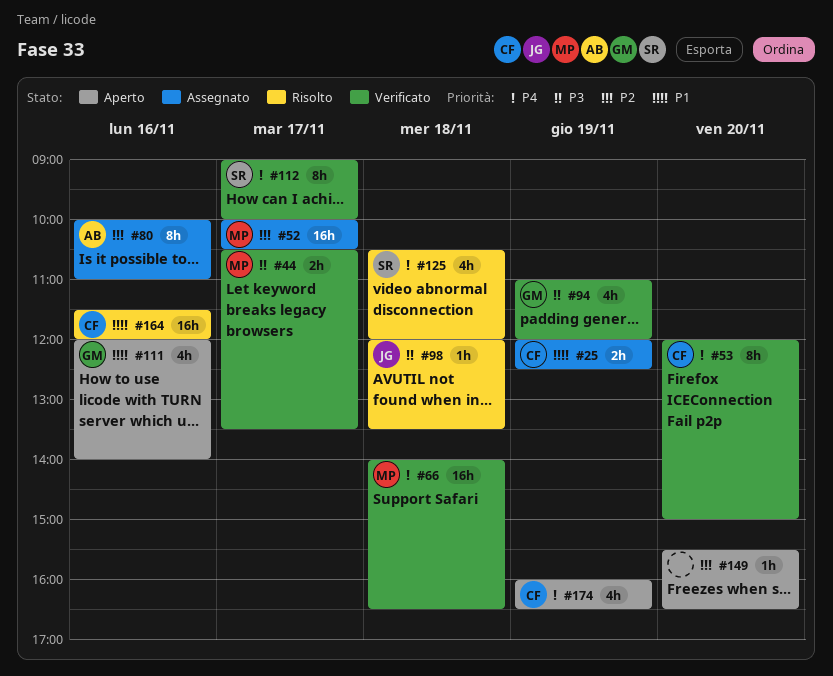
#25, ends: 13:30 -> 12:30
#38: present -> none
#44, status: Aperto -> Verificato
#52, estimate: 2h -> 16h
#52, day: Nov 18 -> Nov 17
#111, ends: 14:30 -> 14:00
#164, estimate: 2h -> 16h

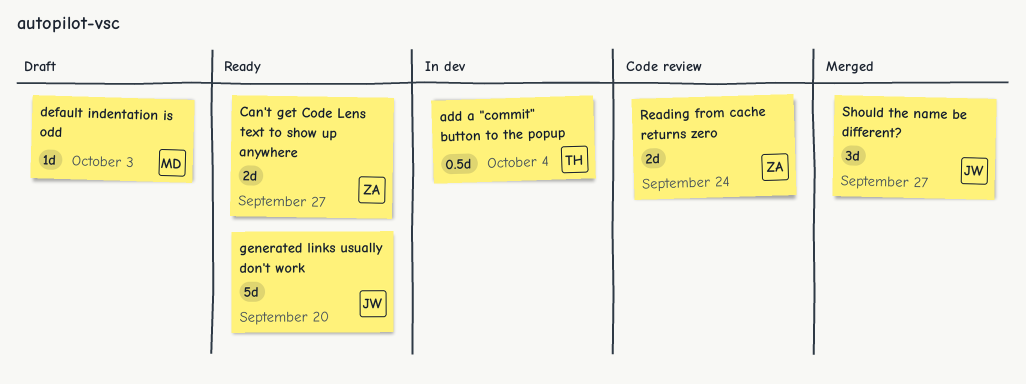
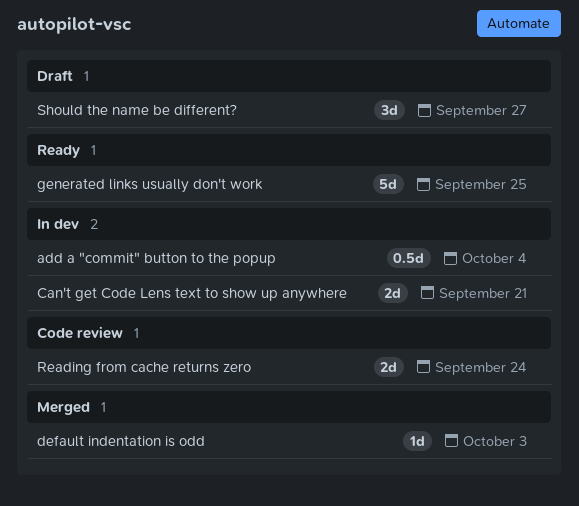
Can't get Code Lens text to show up anywhere, status: Ready -> In dev
Can't get Code Lens text to show up anywhere, due: Sep 27 -> Sep 21
default indentation is odd, status: Draft -> Merged
generated links usually don't work, due: Sep 20 -> Sep 25
Should the name be different?, status: Merged -> Draft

-=-=-

Problem: Ignoring the pictures, write out word for word the lines from the line containing "#52, day: Nov 18 -> Nov 17" through the end of the material above.

Result:
#52, day: Nov 18 -> Nov 17
#111, ends: 14:30 -> 14:00
#164, estimate: 2h -> 16h

Can't get Code Lens text to show up anywhere, status: Ready -> In dev
Can't get Code Lens text to show up anywhere, due: Sep 27 -> Sep 21
default indentation is odd, status: Draft -> Merged
generated links usually don't work, due: Sep 20 -> Sep 25
Should the name be different?, status: Merged -> Draft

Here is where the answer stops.